Download the following file to your desktop irs13.zip.
Extract the contents of the zip file to a folder of your choice.
Start Eclipse. Click on File > New > Java Project.
In the dialog box that appears, enter the path to the folder in the Location text box.
Click Finish. A new project should now appear in your Package Explorer panel.
Expand the src folder in that tree, and double click on SearchFiles.java inside edu.asu.cse494.
Click on Run > Run As > Java Application.
You will now be able to type queries in the "Console" area at the bottom of the screen.

Description and documentation

The file SearchFiles.java gives a query interface that accepts the queries and retrieves the matching documents. The interface accepts Boolean Queries. The program assumes "index" to be the name of the directory where the index is stored. To use your own index, change the default name to point to "yourindexname" and recompile. The file also has commented code that shows you how to use the various permitted APIs of the lucene project. Please use only the functions you find in this file, and do not use any other APIs. This restriction will be lifted in the future parts of the project.
The file CallIndexFiles.java creates a lucene index from a set of crawled html files.
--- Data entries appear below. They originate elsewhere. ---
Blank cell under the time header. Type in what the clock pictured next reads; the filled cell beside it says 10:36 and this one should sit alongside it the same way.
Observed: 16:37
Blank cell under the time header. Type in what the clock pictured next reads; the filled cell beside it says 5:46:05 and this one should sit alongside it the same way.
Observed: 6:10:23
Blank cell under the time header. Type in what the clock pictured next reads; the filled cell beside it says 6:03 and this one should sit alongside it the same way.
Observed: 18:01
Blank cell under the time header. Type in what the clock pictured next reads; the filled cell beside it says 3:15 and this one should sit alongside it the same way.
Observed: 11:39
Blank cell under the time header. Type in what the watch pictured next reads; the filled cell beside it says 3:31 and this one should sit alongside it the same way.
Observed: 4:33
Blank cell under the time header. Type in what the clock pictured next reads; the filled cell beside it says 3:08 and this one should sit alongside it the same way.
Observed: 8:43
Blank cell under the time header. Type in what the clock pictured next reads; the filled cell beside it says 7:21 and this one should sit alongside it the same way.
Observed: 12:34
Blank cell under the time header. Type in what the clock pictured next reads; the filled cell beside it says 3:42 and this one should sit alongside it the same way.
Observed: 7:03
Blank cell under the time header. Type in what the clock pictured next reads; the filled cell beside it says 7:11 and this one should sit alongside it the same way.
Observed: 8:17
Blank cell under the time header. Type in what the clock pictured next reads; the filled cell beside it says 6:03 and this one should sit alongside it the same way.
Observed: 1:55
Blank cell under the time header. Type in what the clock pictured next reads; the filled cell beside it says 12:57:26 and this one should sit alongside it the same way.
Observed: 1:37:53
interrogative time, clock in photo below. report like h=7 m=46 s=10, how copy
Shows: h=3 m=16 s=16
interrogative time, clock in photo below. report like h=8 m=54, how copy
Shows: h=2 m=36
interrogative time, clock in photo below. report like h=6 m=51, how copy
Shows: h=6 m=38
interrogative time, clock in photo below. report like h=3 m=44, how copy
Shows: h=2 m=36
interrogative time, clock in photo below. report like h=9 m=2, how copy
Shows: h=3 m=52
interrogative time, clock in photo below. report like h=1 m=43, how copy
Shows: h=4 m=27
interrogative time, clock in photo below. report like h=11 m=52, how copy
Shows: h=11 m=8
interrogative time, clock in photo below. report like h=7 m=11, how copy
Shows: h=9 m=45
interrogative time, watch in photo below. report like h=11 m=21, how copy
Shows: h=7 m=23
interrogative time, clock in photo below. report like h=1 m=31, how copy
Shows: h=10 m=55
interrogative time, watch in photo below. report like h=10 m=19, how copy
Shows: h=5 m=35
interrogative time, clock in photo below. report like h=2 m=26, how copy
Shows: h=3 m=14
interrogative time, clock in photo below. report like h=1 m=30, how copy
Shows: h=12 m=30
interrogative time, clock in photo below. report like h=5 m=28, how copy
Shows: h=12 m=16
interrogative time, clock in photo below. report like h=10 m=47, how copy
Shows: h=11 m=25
If you want to test your code on a different dataset, you should store all the html files in a folder, and then run this code to create the index.
The documentation of the lucene API is attached in the javadoc in the lib/ folder, and you should also be able to find it online.

Additional Files:

Projectclass.jar. This is a zip file containing a full crawl of the asu website that the index is based on. You should get this file if you are planning to recreate the index, or want to look into the HTML files for further processing. Please ignore all the other files in this jar file except for the result3 folder - they are older versions of the code.